I've spent an entire weekend trying to figure this out.  I've read the documentation, and I've read through the forums.  It appears that whenever there's a problem like this it turns into a private conversation and the solution doesn't get shared, if there is one.

I love the script...if we can make this work I would be very, very grateful!  =)





Re: choking, I think
« Reply #8 on: January 17, 2011, 09:02:45 PM »
Hello,

please let me know your generator URL/login in private message to check this.
Re: choking, I think
« Reply #9 on: January 27, 2011, 05:52:01 AM »
Hi Oleg,

I know you stopped by to check on the XML-Sitemaps generator and successfuly generated a small sitemap.

Are we going to be able to make this thing work?  It keeps choking on my large site.
Re: choking, I think
« Reply #10 on: January 27, 2011, 09:04:44 AM »
Hello,

could you please PM me an example URL that is not included in sitemap and how it can be reached starting from homepage?
Re: choking, I think
« Reply #11 on: January 28, 2011, 03:10:14 AM »
Hi Oleg,

I have over 18,000 unique homes that are displayed on my site, which are pulled from a MySQL database that is updated daily.  For each of those homes, there are several pages they can appear on.  So there are over 50,000 pages.

I'm running a new attempt at the script right now after installing the update.  I will let you know how it goes.

Here is a list of known problems:
-The index.php file does not update these stats, which makes it appear the script has stopped running.  I verified the script is still running by watching the dump file get larger.

Links depth: 4
Current page: details.php?listnum=1006108
Pages added to sitemap: 3235
Pages scanned: 3280 (122,898.0 KB)
Pages left: 4461 (+ 5834 queued for the next depth level)
Time passed: 0:46:40
Time left: 1:03:28
Memory usage: 8,389.1 Kb


-The bottom of the same index.php page shows the following.  If this text means something, I don't know what that is, exactly.


Thu Jan 27 2011 20:04:22 GMT-0700 (MST): resuming generator (120 seconds with no response)
Thu Jan 27 2011 20:02:22 GMT-0700 (MST): resuming generator (120 seconds with no response)
Thu Jan 27 2011 20:00:22 GMT-0700 (MST): resuming generator (120 seconds with no response)
Thu Jan 27 2011 19:58:22 GMT-0700 (MST): resuming generator (121 seconds with no response)
Thu Jan 27 2011 19:56:21 GMT-0700 (MST): resuming generator (121 seconds with no response)
Thu Jan 27 2011 19:54:20 GMT-0700 (MST): resuming generator (121 seconds with no response)
Thu Jan 27 2011 19:52:20 GMT-0700 (MST): resuming generator (121 seconds with no response)
Thu Jan 27 2011 19:50:19 GMT-0700 (MST): resuming generator (120 seconds with no response)
Thu Jan 27 2011 19:48:18 GMT-0700 (MST): resuming generator (120 seconds with no response)
Thu Jan 27 2011 19:46:18 GMT-0700 (MST): resuming generator (121 seconds with no response)
Thu Jan 27 2011 19:44:17 GMT-0700 (MST): resuming generator (121 seconds with no response)

I'm also going to play with the site structure a bit to see if I'm not leading the script down a successful path.  The biggest problem I am having is I cannot tell what the script is doing, when , for how long, the stop button doesn't exist, and I can't turn an incomplete project (that runs all night) into a usable XML file.

OK, I hope that helps.  I'm going to try a few more things from my end.  I'm just not able to see what's going on from a UX standpoint.

Thanks,
Tony
Re: choking, I think
« Reply #12 on: January 28, 2011, 10:45:04 AM »
Hello,

it looks like your server configuration doesn't allow to run the script long enough to create full sitemap.
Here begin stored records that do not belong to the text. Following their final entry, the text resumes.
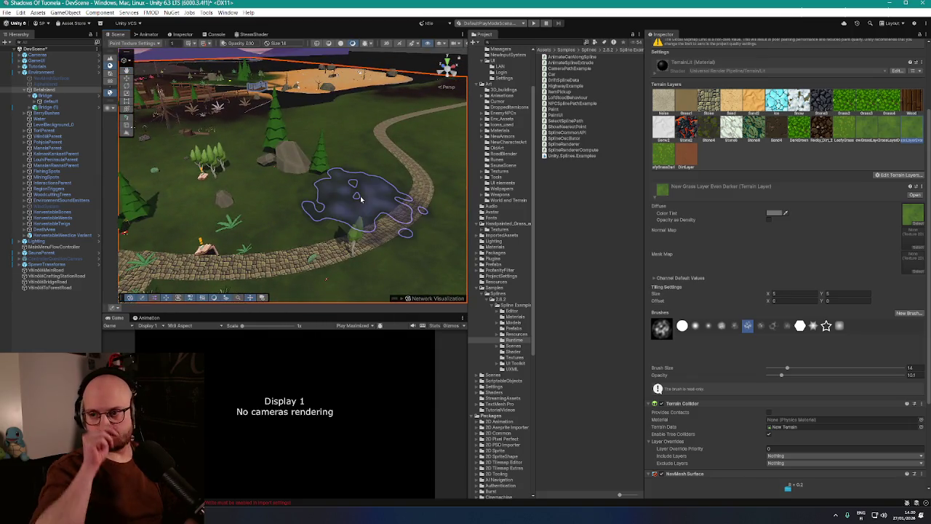
Paint more of the darker grass beside the cobblestone road
mouse_move(360, 199)
mouse_down()
mouse_move(317, 211)
mouse_move(357, 218)
mouse_move(318, 235)
mouse_move(255, 157)
mouse_up()
mouse_move(386, 123)
mouse_down()
mouse_move(308, 231)
mouse_move(240, 226)
mouse_up()
scroll(299, 232, down, 6)
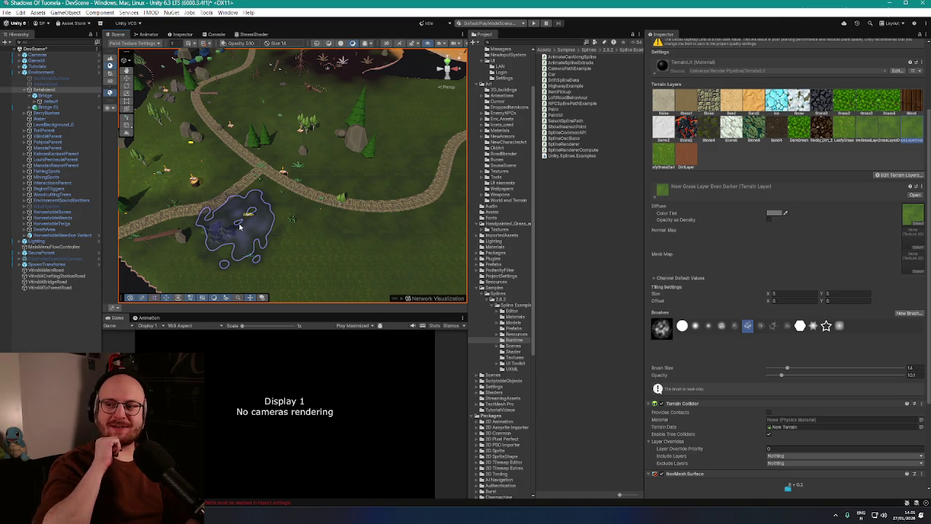
scroll(240, 226, up, 10)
Please try to increase memory_limit and max_execution_time settings in php configuration at your host (php.ini file) or contact hosting support regarding this.
Re: choking, I think
« Reply #13 on: January 28, 2011, 07:15:52 PM »
Thanks for the suggestions.  I can adjust both of those settings, but have absolutely no idea what they would need to be changed to. 

My current settings are max_execution_time 9000 and memory_limit 512M.

Re: choking, I think
« Reply #14 on: January 28, 2011, 11:09:50 PM »
That would be ok in most cases, make sure that it's defined in PHP configuration (not generator configuration).